§ **WHAT IS REQUIRED**:
Below are entries; copy exactly the lines from the one with "0: (616, 26, 0.52)" through the one with "13: (118, 538, 0.35)", both included, and leave out the rest.

§ **PROVIDED RECORDS**:
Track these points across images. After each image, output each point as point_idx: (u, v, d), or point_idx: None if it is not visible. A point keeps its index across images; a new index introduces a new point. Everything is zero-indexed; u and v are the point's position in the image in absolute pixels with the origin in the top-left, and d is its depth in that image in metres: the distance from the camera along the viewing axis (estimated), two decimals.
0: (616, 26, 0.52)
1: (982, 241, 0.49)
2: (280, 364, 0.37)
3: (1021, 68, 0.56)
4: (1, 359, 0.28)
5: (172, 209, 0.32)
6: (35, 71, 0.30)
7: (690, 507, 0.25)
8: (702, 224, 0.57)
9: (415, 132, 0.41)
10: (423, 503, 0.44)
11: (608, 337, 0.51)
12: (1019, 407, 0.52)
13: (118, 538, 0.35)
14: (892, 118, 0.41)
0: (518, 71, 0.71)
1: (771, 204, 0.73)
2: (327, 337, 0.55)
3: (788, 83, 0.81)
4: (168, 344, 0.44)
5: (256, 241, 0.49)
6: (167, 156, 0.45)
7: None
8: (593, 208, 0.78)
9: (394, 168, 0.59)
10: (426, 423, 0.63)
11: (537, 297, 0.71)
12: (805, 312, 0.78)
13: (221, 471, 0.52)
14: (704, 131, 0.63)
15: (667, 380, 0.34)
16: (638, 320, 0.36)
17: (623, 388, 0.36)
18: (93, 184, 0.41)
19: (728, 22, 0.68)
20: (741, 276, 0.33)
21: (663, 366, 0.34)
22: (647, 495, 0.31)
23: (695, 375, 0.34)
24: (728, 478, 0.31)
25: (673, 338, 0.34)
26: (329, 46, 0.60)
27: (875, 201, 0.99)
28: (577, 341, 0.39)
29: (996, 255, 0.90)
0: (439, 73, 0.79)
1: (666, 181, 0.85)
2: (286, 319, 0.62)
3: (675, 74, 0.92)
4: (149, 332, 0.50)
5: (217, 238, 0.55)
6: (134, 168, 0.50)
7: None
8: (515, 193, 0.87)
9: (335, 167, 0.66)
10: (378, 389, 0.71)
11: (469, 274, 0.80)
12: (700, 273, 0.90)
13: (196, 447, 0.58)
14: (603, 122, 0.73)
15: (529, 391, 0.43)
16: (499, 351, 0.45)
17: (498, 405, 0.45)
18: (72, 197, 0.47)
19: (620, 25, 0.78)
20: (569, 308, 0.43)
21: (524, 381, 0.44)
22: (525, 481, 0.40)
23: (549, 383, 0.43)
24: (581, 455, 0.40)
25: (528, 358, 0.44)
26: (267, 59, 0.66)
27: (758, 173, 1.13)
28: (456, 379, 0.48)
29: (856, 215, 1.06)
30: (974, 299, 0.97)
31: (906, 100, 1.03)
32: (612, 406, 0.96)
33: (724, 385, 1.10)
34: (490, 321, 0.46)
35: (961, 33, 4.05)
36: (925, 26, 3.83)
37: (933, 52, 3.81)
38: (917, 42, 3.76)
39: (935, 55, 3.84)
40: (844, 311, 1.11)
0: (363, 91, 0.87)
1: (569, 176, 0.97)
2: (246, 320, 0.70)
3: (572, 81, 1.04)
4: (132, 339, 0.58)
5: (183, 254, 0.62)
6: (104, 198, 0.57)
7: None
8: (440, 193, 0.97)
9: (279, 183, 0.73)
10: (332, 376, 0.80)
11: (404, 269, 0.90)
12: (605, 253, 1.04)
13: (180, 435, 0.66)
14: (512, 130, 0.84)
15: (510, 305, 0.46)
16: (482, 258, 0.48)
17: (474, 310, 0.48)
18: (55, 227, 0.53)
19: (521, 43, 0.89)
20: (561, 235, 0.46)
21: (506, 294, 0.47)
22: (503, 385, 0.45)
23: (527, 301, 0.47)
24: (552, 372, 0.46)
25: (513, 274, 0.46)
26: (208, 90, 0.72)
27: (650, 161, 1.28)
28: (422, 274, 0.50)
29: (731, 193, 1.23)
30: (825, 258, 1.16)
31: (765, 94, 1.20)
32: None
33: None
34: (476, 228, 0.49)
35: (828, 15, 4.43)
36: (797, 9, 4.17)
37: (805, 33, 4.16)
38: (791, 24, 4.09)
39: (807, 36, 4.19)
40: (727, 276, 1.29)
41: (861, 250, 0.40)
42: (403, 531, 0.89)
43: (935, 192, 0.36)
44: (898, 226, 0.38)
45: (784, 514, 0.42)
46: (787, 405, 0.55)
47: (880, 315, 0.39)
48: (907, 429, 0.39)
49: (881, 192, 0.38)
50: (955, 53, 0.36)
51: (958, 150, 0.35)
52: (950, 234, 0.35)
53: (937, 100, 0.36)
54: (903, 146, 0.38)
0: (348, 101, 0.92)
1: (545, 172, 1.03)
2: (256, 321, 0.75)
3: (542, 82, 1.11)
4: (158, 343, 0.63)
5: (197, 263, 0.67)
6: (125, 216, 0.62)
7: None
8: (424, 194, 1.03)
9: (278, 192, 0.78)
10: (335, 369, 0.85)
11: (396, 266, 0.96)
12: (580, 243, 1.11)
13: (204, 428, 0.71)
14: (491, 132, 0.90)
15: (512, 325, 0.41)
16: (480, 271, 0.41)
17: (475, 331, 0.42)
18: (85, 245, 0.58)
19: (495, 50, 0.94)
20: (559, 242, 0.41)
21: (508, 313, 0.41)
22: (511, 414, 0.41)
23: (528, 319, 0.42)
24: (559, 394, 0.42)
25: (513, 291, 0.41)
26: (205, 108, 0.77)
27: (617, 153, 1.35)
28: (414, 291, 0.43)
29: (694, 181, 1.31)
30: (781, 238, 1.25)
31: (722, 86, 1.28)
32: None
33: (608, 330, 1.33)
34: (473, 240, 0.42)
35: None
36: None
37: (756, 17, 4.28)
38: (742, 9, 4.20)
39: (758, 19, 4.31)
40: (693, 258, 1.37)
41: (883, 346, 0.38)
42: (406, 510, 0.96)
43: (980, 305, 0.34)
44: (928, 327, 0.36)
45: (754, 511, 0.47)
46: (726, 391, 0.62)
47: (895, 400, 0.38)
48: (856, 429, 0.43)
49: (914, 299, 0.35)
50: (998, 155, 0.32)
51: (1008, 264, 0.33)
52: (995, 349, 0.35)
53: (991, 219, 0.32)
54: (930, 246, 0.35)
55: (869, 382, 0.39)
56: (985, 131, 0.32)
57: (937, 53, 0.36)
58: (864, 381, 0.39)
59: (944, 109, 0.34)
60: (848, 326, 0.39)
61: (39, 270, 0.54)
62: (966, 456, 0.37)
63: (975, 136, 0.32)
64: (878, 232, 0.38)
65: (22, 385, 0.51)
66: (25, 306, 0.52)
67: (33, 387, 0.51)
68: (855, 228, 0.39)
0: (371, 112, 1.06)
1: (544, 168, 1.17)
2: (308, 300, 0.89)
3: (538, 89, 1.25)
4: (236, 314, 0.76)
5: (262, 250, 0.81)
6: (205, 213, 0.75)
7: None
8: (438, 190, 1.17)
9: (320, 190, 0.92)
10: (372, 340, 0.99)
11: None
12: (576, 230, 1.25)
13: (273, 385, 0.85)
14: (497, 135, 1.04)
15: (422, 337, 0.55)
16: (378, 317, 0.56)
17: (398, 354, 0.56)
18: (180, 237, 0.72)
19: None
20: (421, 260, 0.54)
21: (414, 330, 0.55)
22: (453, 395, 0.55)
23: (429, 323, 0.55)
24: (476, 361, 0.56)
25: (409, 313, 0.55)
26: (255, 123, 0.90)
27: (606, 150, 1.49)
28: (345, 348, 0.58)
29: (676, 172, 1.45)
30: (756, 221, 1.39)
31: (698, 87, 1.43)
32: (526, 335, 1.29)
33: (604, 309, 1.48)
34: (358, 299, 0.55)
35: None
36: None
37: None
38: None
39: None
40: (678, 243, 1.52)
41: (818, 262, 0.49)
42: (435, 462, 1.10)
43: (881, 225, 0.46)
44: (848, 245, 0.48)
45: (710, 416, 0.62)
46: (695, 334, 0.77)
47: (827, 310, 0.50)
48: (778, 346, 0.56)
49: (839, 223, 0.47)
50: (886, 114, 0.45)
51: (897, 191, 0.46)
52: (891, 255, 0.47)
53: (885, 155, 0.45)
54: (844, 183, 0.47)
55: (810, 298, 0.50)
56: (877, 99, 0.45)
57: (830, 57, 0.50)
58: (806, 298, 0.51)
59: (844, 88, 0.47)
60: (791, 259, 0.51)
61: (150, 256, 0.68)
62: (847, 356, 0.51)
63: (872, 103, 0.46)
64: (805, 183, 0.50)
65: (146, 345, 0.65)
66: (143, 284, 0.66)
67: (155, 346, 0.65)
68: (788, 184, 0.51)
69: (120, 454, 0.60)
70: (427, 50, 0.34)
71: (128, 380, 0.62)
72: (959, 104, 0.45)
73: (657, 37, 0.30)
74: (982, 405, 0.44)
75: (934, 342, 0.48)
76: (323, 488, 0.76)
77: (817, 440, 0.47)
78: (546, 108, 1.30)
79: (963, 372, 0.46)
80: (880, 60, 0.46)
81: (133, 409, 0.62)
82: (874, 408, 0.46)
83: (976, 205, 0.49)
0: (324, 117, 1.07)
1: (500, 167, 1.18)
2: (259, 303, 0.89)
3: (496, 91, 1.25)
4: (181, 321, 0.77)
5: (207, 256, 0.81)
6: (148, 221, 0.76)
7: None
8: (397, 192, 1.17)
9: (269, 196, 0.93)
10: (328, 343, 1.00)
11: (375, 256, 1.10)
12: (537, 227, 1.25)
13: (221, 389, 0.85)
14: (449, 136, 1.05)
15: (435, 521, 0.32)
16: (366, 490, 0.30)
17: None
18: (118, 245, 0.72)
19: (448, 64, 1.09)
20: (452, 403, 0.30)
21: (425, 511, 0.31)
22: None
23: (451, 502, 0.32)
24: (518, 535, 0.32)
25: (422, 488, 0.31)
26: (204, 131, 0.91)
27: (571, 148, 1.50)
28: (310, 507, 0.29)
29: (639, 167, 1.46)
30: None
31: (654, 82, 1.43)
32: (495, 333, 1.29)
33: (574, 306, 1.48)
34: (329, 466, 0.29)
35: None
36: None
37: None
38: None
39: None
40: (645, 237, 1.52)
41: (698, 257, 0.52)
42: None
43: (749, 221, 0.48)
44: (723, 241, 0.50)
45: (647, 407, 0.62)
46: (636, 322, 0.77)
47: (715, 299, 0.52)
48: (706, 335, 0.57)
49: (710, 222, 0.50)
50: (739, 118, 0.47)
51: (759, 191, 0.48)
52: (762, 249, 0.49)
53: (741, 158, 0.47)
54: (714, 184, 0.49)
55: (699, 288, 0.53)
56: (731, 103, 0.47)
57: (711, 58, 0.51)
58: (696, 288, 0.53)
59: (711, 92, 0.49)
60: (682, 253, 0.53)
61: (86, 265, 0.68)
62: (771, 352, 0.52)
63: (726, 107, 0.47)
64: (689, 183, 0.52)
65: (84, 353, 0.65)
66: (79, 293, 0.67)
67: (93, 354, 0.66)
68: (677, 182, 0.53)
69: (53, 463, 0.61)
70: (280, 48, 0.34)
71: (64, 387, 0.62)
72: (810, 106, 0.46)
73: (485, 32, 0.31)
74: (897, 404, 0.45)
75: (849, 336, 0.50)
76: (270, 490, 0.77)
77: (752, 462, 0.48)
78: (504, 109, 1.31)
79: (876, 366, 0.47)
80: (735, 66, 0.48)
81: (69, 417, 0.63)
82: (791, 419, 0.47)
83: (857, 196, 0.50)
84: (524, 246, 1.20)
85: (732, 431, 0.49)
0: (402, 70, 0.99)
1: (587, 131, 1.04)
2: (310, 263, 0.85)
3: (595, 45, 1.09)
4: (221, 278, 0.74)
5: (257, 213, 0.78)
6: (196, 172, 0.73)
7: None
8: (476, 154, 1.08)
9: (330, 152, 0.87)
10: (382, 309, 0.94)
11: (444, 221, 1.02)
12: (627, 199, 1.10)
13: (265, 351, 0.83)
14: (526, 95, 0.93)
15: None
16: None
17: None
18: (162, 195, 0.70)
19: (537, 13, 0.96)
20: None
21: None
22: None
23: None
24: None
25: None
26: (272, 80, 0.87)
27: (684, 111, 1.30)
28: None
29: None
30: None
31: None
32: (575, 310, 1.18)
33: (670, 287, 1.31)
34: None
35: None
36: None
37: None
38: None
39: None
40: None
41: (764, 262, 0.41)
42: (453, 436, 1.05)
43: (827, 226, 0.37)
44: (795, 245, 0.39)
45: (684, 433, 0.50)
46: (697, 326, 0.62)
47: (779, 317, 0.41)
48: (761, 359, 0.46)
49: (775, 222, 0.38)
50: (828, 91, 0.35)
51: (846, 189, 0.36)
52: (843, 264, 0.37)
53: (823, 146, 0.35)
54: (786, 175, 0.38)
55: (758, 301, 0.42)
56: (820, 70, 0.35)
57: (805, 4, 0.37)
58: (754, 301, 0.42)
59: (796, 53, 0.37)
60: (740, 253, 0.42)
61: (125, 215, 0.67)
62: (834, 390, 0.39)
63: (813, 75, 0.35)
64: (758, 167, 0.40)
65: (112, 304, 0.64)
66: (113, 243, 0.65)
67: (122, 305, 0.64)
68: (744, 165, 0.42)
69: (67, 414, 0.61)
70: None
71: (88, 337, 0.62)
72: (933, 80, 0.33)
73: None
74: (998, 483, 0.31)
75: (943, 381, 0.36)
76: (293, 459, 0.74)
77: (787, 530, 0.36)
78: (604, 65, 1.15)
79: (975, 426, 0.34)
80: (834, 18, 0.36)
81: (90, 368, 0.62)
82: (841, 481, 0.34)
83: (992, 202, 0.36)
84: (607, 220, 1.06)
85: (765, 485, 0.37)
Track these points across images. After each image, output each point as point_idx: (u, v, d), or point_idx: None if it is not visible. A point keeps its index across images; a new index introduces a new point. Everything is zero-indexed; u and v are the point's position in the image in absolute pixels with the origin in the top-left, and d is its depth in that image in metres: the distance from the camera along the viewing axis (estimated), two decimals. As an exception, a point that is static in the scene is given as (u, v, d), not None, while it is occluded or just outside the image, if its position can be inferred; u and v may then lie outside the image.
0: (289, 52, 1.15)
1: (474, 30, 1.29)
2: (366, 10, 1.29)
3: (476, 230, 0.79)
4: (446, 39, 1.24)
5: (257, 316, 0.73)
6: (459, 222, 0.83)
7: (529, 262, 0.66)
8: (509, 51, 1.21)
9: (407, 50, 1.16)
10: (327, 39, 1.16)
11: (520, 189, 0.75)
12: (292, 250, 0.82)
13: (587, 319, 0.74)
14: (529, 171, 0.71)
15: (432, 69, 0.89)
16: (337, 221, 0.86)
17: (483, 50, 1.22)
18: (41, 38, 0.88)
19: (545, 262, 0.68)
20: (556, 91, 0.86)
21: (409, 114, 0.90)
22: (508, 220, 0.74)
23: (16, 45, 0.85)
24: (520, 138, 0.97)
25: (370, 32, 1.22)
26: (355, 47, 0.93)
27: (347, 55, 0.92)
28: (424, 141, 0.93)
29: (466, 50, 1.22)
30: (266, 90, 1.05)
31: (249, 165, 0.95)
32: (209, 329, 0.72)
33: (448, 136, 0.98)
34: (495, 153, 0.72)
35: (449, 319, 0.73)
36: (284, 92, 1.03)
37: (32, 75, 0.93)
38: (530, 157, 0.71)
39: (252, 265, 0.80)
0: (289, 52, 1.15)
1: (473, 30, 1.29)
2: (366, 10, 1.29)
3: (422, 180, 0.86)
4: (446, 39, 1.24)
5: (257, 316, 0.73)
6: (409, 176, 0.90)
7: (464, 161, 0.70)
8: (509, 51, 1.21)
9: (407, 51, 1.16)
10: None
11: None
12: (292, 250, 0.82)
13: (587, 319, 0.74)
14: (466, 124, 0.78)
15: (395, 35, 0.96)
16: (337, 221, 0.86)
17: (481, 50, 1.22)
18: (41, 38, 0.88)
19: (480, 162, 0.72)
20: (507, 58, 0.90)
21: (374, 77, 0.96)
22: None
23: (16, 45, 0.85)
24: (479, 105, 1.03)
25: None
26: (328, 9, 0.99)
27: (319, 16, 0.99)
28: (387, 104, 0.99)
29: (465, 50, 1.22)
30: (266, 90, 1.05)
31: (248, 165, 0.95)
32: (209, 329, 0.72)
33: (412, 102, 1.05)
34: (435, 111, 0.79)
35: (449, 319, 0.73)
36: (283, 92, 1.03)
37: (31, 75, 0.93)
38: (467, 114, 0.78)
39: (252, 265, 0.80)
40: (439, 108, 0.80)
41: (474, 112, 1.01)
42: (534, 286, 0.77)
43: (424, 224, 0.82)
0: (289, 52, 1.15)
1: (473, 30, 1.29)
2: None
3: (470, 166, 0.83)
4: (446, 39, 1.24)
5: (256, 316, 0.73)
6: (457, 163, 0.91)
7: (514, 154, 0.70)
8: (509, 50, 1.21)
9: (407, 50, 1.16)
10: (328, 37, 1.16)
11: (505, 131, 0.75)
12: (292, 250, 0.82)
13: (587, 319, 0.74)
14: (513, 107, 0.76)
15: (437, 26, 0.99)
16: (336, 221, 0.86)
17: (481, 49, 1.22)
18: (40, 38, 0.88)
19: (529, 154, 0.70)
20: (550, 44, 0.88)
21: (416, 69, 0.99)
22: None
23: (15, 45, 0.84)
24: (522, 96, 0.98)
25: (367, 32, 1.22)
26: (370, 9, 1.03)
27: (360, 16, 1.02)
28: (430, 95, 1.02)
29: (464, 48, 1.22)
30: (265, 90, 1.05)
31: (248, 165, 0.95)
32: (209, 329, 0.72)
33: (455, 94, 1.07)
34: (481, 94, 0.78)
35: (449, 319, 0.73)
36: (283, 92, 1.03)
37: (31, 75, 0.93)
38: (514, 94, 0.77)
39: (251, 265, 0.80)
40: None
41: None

§ **REPLY**:
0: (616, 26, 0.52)
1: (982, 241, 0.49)
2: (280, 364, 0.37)
3: (1021, 68, 0.56)
4: (1, 359, 0.28)
5: (172, 209, 0.32)
6: (35, 71, 0.30)
7: (690, 507, 0.25)
8: (702, 224, 0.57)
9: (415, 132, 0.41)
10: (423, 503, 0.44)
11: (608, 337, 0.51)
12: (1019, 407, 0.52)
13: (118, 538, 0.35)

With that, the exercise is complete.